Un jour d’avance ? De retard ? Je dois avouer que je suis un peu perdu, et que tout cela est un peu trop psychédélique pour moi…
Rendez-vous compte, quelqu’un qui habite aux Tonga, et qui veut se rendre aux Samoas américaines le lundi matin pour 8h, est contraint de prendre l’avion le dimanche à 6h du matin. Soit 26 heures avant. Alors que l’avion n’a besoin de que de deux heures pour relier ces deux îles.
On marche sur la tête.
Et c’est exactement ce qui nous est arrivé. Au lieu des 12 heures de voyage prévues, nous avons passé 36 heures à relier l’île d’Hawaii de celles des Fidji.
Mais alors plein de questions se bousculent dans ma tête : si l’on n’arrête pas de faire le tour de la Terre d’ouest en est, rajeunit-on ? Et dans l’autre sens vieillit-on plus vite ? Imaginons que j’ai les numéros gagnants du loto, et que je passe la ligne vite fait, ai-je le temps d’empocher la cagnotte à 100 millions ?
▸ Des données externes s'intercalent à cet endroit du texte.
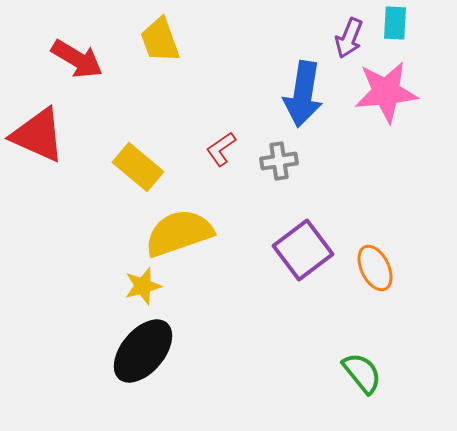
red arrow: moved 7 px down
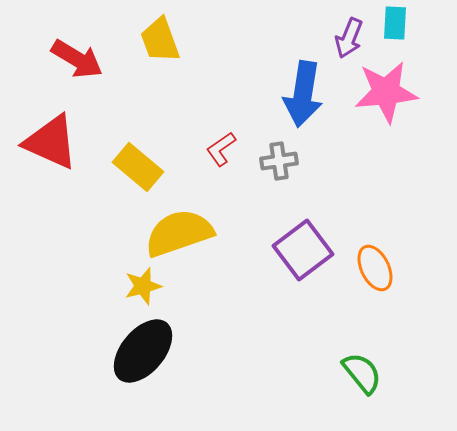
red triangle: moved 13 px right, 7 px down
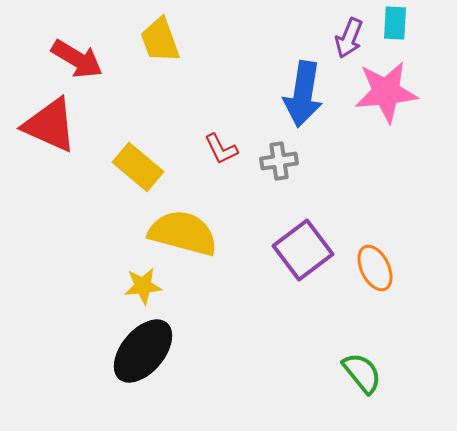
red triangle: moved 1 px left, 17 px up
red L-shape: rotated 81 degrees counterclockwise
yellow semicircle: moved 4 px right; rotated 34 degrees clockwise
yellow star: rotated 9 degrees clockwise
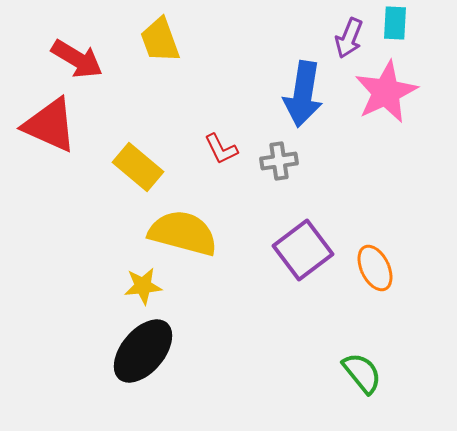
pink star: rotated 20 degrees counterclockwise
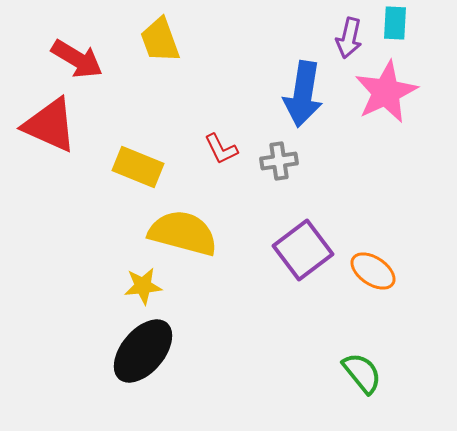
purple arrow: rotated 9 degrees counterclockwise
yellow rectangle: rotated 18 degrees counterclockwise
orange ellipse: moved 2 px left, 3 px down; rotated 30 degrees counterclockwise
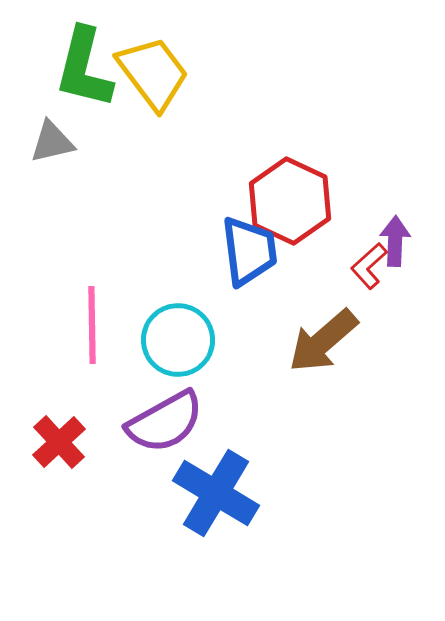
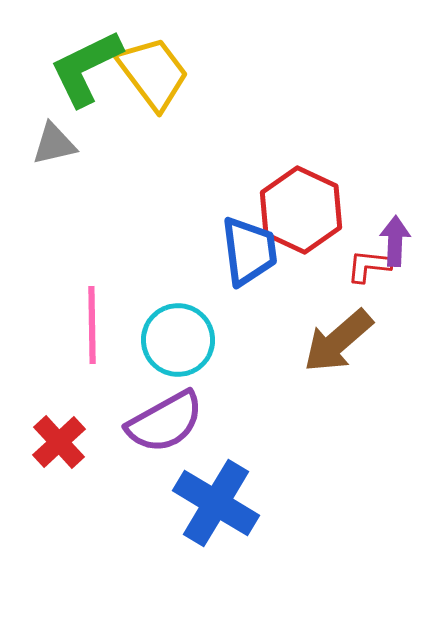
green L-shape: moved 2 px right; rotated 50 degrees clockwise
gray triangle: moved 2 px right, 2 px down
red hexagon: moved 11 px right, 9 px down
red L-shape: rotated 48 degrees clockwise
brown arrow: moved 15 px right
blue cross: moved 10 px down
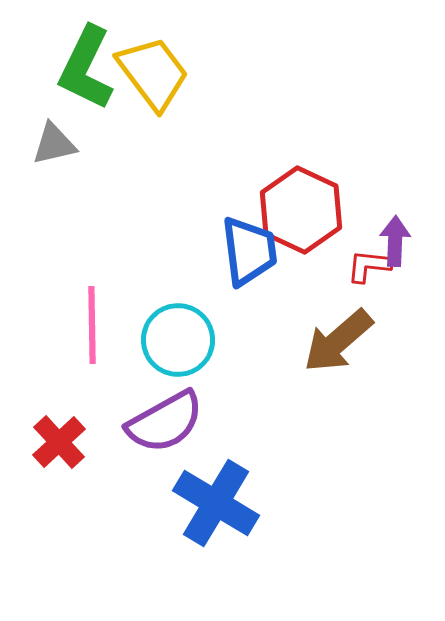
green L-shape: rotated 38 degrees counterclockwise
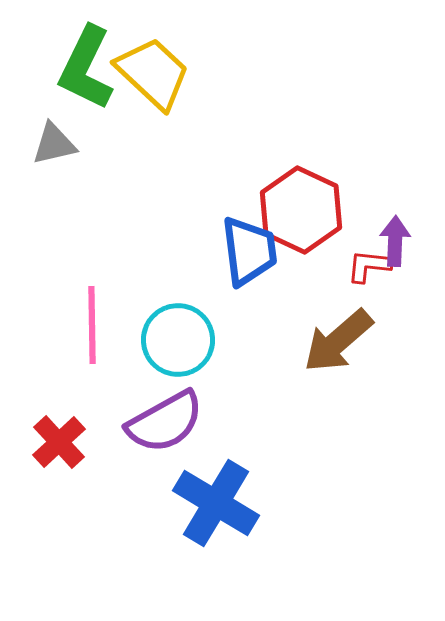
yellow trapezoid: rotated 10 degrees counterclockwise
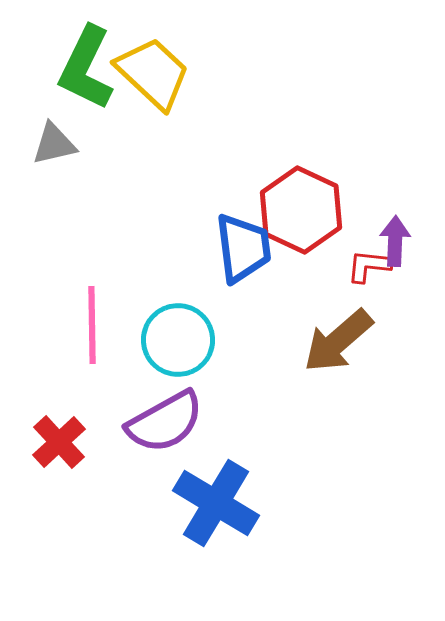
blue trapezoid: moved 6 px left, 3 px up
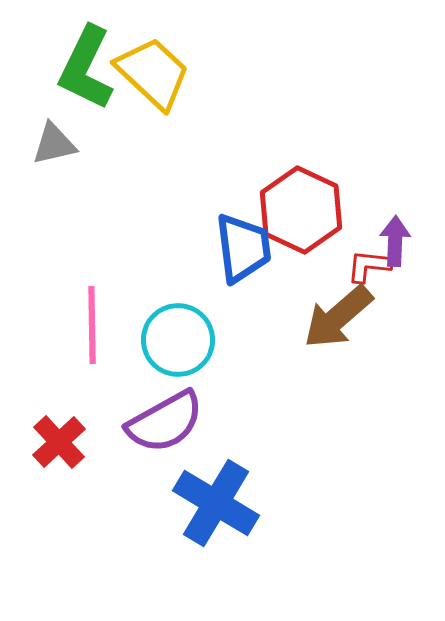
brown arrow: moved 24 px up
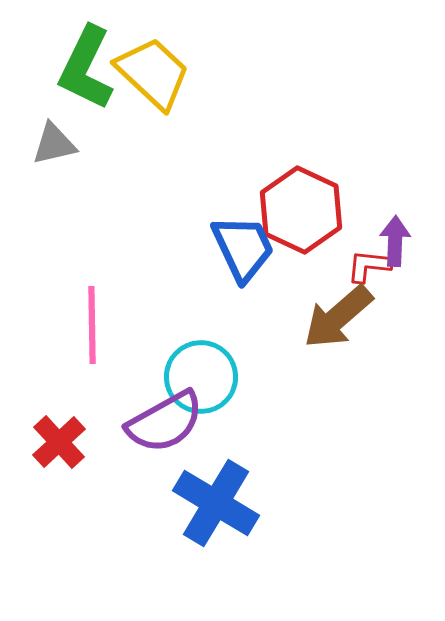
blue trapezoid: rotated 18 degrees counterclockwise
cyan circle: moved 23 px right, 37 px down
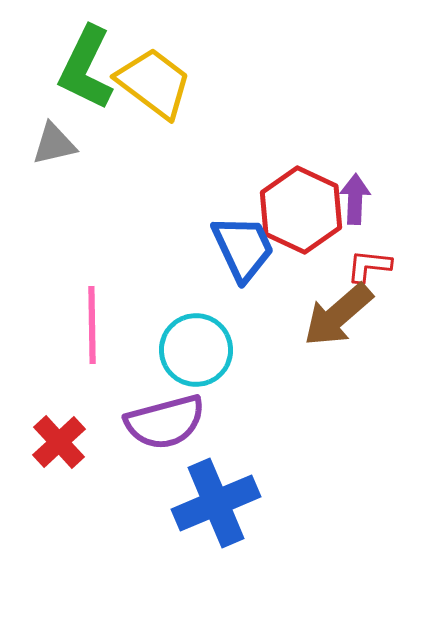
yellow trapezoid: moved 1 px right, 10 px down; rotated 6 degrees counterclockwise
purple arrow: moved 40 px left, 42 px up
brown arrow: moved 2 px up
cyan circle: moved 5 px left, 27 px up
purple semicircle: rotated 14 degrees clockwise
blue cross: rotated 36 degrees clockwise
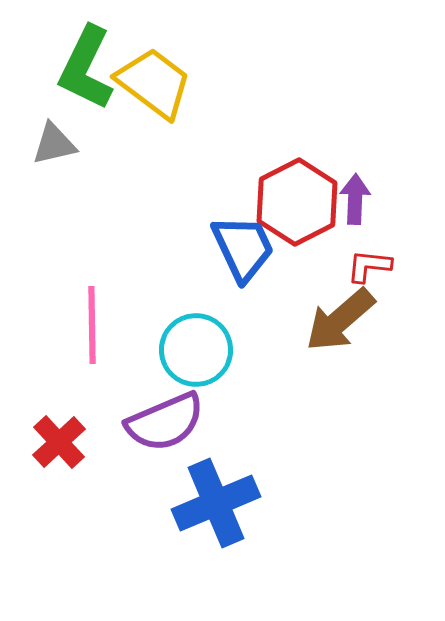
red hexagon: moved 4 px left, 8 px up; rotated 8 degrees clockwise
brown arrow: moved 2 px right, 5 px down
purple semicircle: rotated 8 degrees counterclockwise
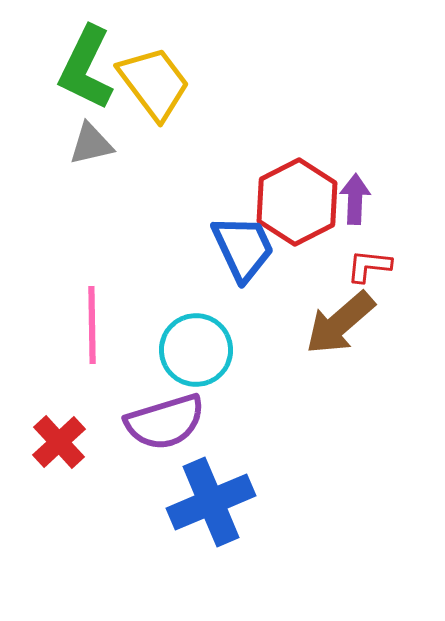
yellow trapezoid: rotated 16 degrees clockwise
gray triangle: moved 37 px right
brown arrow: moved 3 px down
purple semicircle: rotated 6 degrees clockwise
blue cross: moved 5 px left, 1 px up
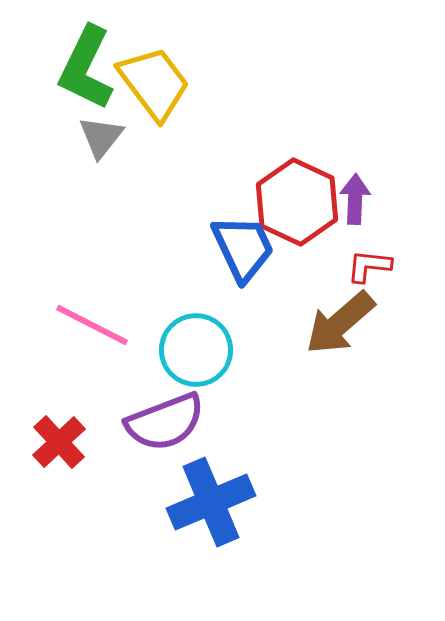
gray triangle: moved 10 px right, 7 px up; rotated 39 degrees counterclockwise
red hexagon: rotated 8 degrees counterclockwise
pink line: rotated 62 degrees counterclockwise
purple semicircle: rotated 4 degrees counterclockwise
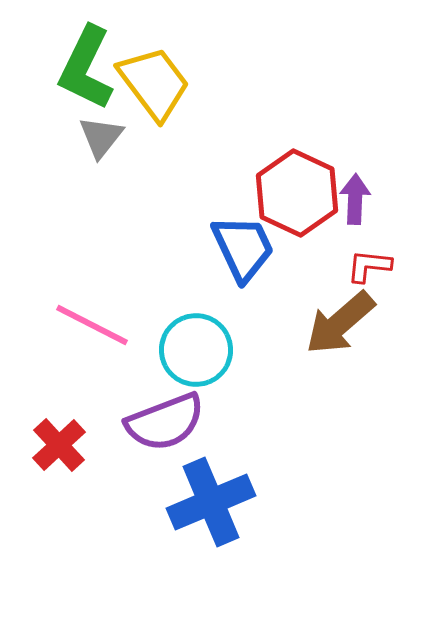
red hexagon: moved 9 px up
red cross: moved 3 px down
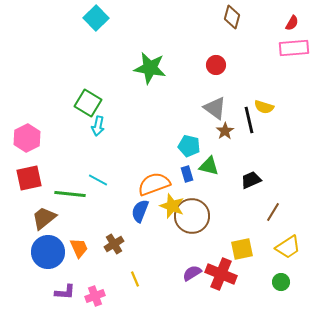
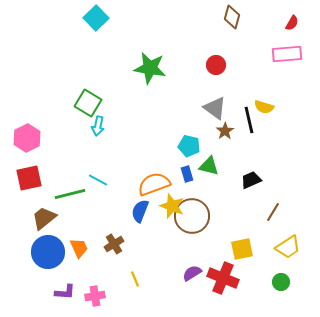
pink rectangle: moved 7 px left, 6 px down
green line: rotated 20 degrees counterclockwise
red cross: moved 2 px right, 4 px down
pink cross: rotated 12 degrees clockwise
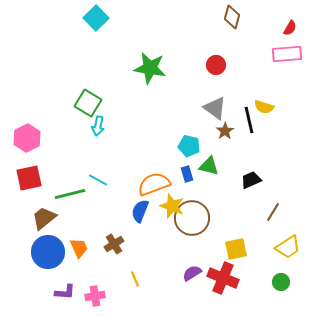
red semicircle: moved 2 px left, 5 px down
brown circle: moved 2 px down
yellow square: moved 6 px left
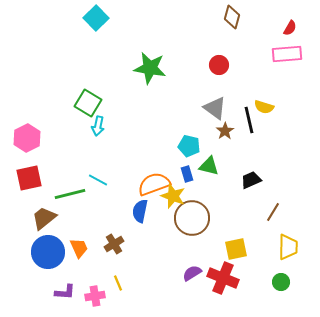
red circle: moved 3 px right
yellow star: moved 1 px right, 10 px up
blue semicircle: rotated 10 degrees counterclockwise
yellow trapezoid: rotated 56 degrees counterclockwise
yellow line: moved 17 px left, 4 px down
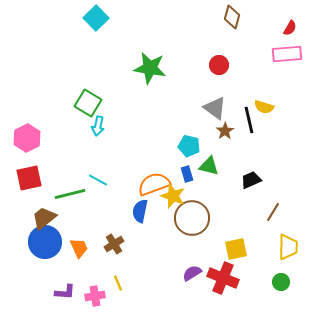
blue circle: moved 3 px left, 10 px up
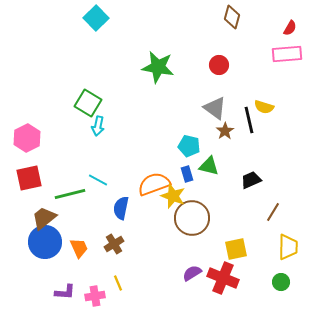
green star: moved 8 px right, 1 px up
blue semicircle: moved 19 px left, 3 px up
Tout ce dont je suis sur, c’est que Magellan vient de me faire perdre un jour de vie. Enfin sur le calendrier seulement. Mais quand il s’agit du Run Around the Planet, là ça compte. Et Serge n’a pu que constater les dégâts en regardant lui passer sous le nez cette journée du 8 septembre. Pas même le temps d’activer sa montre Garmin et de faire un petit footing dans l’avion que nous étions déjà le 10.
Mais bon, tout ceci a quand même permis de découvrir que la Terre était ronde, alors on passe l’éponge…
En attendant, je vous dis à demain pour notre dernière journée de préparation avant la reprise de la course le mardi 13 septembre. D’ici-là portez-vous bien.